Exercício breve:
No texto sobre o ódio na política, reescreva o trecho de "O ódio na política" até "nas redes sociais.", substituindo "matéria" por "reportagem".

Trecho apresentado:
════════

O ódio na política e a política do ódio

Uma matéria publicada na revista Carta Capital no dia 14 de abril de 2022, por Ana Flavia Gussen, trata das ameaças a Lula por parte de alguns parlamentares: “Ao ameaçar Lula, parlamentares atiçam a matilha bolsonarista, armada até os dentes”. Na matéria ela afirma que “as ameaças são parte de uma nova fase da violência política brasileira, que sofreu uma escalada com o golpe de 2016 e atingiu níveis alarmantes desde a eleição de Bolsonaro”. Este comportamento resume em parte o que está ocorrendo no país, com a disseminação do ódio, da intolerância e da violência, não apenas com “jagunços do legislativo semeando o ódio” mas também nas ruas e nas redes sociais.

════════

Seção de dados:
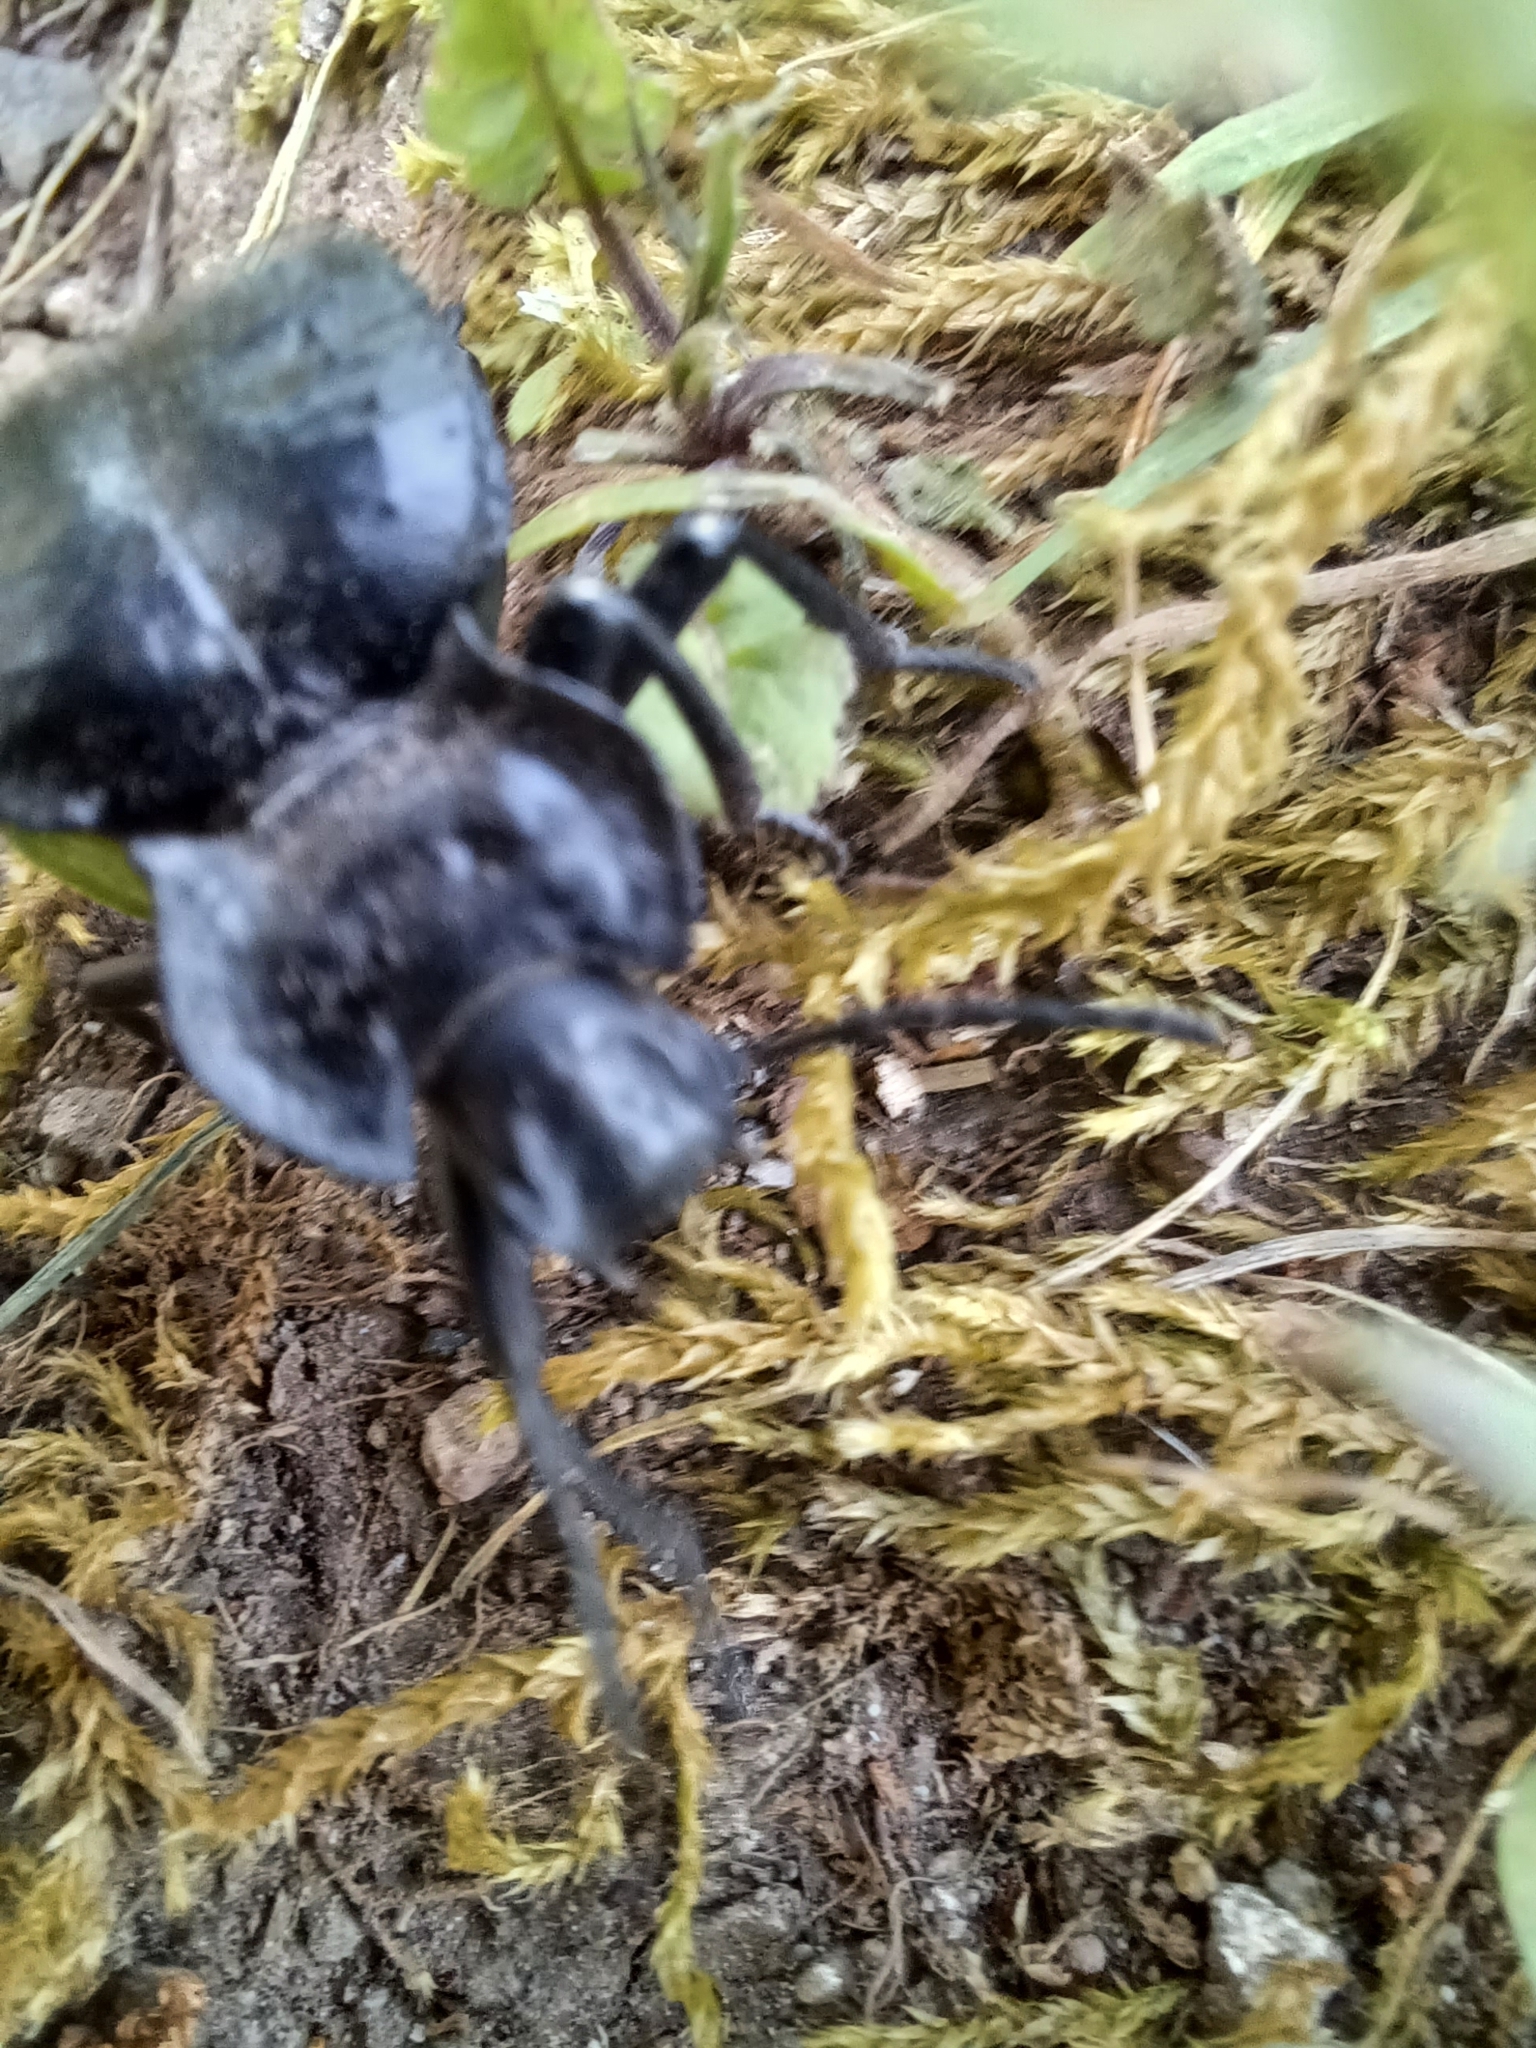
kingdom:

════════

Resolução:
O ódio na política e a política do ódio

Uma reportagem publicada na revista Carta Capital no dia 14 de abril de 2022, por Ana Flavia Gussen, trata das ameaças a Lula por parte de alguns parlamentares: “Ao ameaçar Lula, parlamentares atiçam a matilha bolsonarista, armada até os dentes”. Na reportagem ela afirma que “as ameaças são parte de uma nova fase da violência política brasileira, que sofreu uma escalada com o golpe de 2016 e atingiu níveis alarmantes desde a eleição de Bolsonaro”. Este comportamento resume em parte o que está ocorrendo no país, com a disseminação do ódio, da intolerância e da violência, não apenas com “jagunços do legislativo semeando o ódio” mas também nas ruas e nas redes sociais.